Each entry below must be repeated exactly, with pictures left out.
-- Information follows --
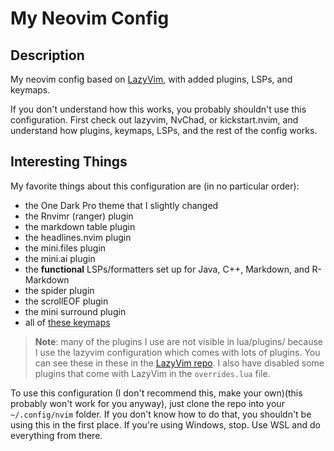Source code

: # My Neovim Config

## Description

My neovim config based on [LazyVim](https://www.lazyvim.org), with added
plugins, LSPs, and keymaps.

If you don't understand how this works, you probably
shouldn't use this configuration. First check out lazyvim, NvChad, or
kickstart.nvim, and understand how plugins, keymaps, LSPs, and the rest of the
config works.

## Interesting Things

My favorite things about this configuration are (in no particular order):

- the One Dark Pro theme that I slightly changed
- the Rnvimr (ranger) plugin
- the markdown table plugin
- the headlines.nvim plugin
- the mini.files plugin
- the mini.ai plugin
- the **functional** LSPs/formatters set up for Java, C++, Markdown, and
  R-Markdown
- the spider plugin
- the scrollEOF plugin
- the mini surround plugin
- all of [these keymaps](lua/config/keymaps.lua)

> **Note**: many of the plugins I use are not visible in lua/plugins/ because I
> use the lazyvim configuration which comes with lots of plugins. You can see
> these in these in the [LazyVim repo](https://github.com/LazyVim/LazyVim). I
> also have disabled some plugins that come with LazyVim in the `overrides.lua`
> file.

To use this configuration (I don't recommend this, make your own)(this probably
won't work for you anyway), just clone the repo into your `~/.config/nvim`
folder. If you don't know how to do that, you shouldn't be using this in the
first place. If you're using Windows, stop. Use WSL and do everything from
there.
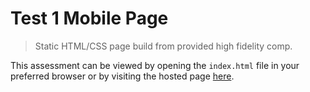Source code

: # Test 1 Mobile Page
> Static HTML/CSS page build from provided high fidelity comp.

This assessment can be viewed by opening the `index.html` file in your preferred browser or by visiting the hosted page [here](https://naughty-gates-746ca6.netlify.com/).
-- Information concluded --
# Solution to this task
Source code

: # My Neovim Config

## Description

My neovim config based on [LazyVim](https://www.lazyvim.org), with added
plugins, LSPs, and keymaps.

If you don't understand how this works, you probably
shouldn't use this configuration. First check out lazyvim, NvChad, or
kickstart.nvim, and understand how plugins, keymaps, LSPs, and the rest of the
config works.

## Interesting Things

My favorite things about this configuration are (in no particular order):

- the One Dark Pro theme that I slightly changed
- the Rnvimr (ranger) plugin
- the markdown table plugin
- the headlines.nvim plugin
- the mini.files plugin
- the mini.ai plugin
- the **functional** LSPs/formatters set up for Java, C++, Markdown, and
  R-Markdown
- the spider plugin
- the scrollEOF plugin
- the mini surround plugin
- all of [these keymaps](lua/config/keymaps.lua)

> **Note**: many of the plugins I use are not visible in lua/plugins/ because I
> use the lazyvim configuration which comes with lots of plugins. You can see
> these in these in the [LazyVim repo](https://github.com/LazyVim/LazyVim). I
> also have disabled some plugins that come with LazyVim in the `overrides.lua`
> file.

To use this configuration (I don't recommend this, make your own)(this probably
won't work for you anyway), just clone the repo into your `~/.config/nvim`
folder. If you don't know how to do that, you shouldn't be using this in the
first place. If you're using Windows, stop. Use WSL and do everything from
there.
Source code

: # Test 1 Mobile Page
> Static HTML/CSS page build from provided high fidelity comp.

This assessment can be viewed by opening the `index.html` file in your preferred browser or by visiting the hosted page [here](https://naughty-gates-746ca6.netlify.com/).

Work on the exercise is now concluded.